START DATASET RECORDS
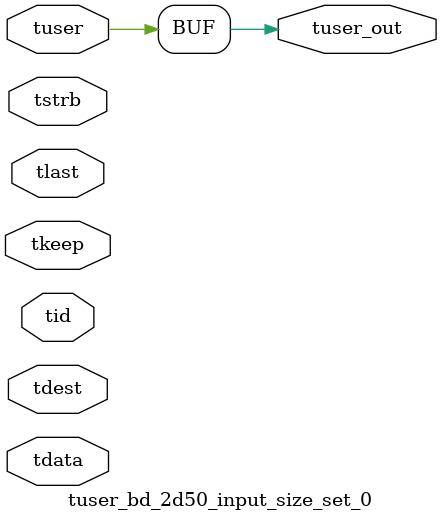
<source format=v>


`timescale 1ps/1ps

module tuser_bd_2d50_input_size_set_0 #
(
parameter C_S_AXIS_TUSER_WIDTH = 1,
parameter C_S_AXIS_TDATA_WIDTH = 32,
parameter C_S_AXIS_TID_WIDTH   = 0,
parameter C_S_AXIS_TDEST_WIDTH = 0,
parameter C_M_AXIS_TUSER_WIDTH = 1
)
(
input  [(C_S_AXIS_TUSER_WIDTH == 0 ? 1 : C_S_AXIS_TUSER_WIDTH)-1:0     ] tuser,
input  [(C_S_AXIS_TDATA_WIDTH == 0 ? 1 : C_S_AXIS_TDATA_WIDTH)-1:0     ] tdata,
input  [(C_S_AXIS_TID_WIDTH   == 0 ? 1 : C_S_AXIS_TID_WIDTH)-1:0       ] tid,
input  [(C_S_AXIS_TDEST_WIDTH == 0 ? 1 : C_S_AXIS_TDEST_WIDTH)-1:0     ] tdest,
input  [(C_S_AXIS_TDATA_WIDTH/8)-1:0 ] tkeep,
input  [(C_S_AXIS_TDATA_WIDTH/8)-1:0 ] tstrb,
input                                                                    tlast,
output [C_M_AXIS_TUSER_WIDTH-1:0] tuser_out
);

assign tuser_out = {tuser[0:0]};

endmodule


</source>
END DATASET RECORDS
> [AIM OF THE TASK]: Could you return the whole listing exactly, images excluded?

> [TASK OUTPUT]:
<source format=v>


`timescale 1ps/1ps

module tuser_bd_2d50_input_size_set_0 #
(
parameter C_S_AXIS_TUSER_WIDTH = 1,
parameter C_S_AXIS_TDATA_WIDTH = 32,
parameter C_S_AXIS_TID_WIDTH   = 0,
parameter C_S_AXIS_TDEST_WIDTH = 0,
parameter C_M_AXIS_TUSER_WIDTH = 1
)
(
input  [(C_S_AXIS_TUSER_WIDTH == 0 ? 1 : C_S_AXIS_TUSER_WIDTH)-1:0     ] tuser,
input  [(C_S_AXIS_TDATA_WIDTH == 0 ? 1 : C_S_AXIS_TDATA_WIDTH)-1:0     ] tdata,
input  [(C_S_AXIS_TID_WIDTH   == 0 ? 1 : C_S_AXIS_TID_WIDTH)-1:0       ] tid,
input  [(C_S_AXIS_TDEST_WIDTH == 0 ? 1 : C_S_AXIS_TDEST_WIDTH)-1:0     ] tdest,
input  [(C_S_AXIS_TDATA_WIDTH/8)-1:0 ] tkeep,
input  [(C_S_AXIS_TDATA_WIDTH/8)-1:0 ] tstrb,
input                                                                    tlast,
output [C_M_AXIS_TUSER_WIDTH-1:0] tuser_out
);

assign tuser_out = {tuser[0:0]};

endmodule


</source>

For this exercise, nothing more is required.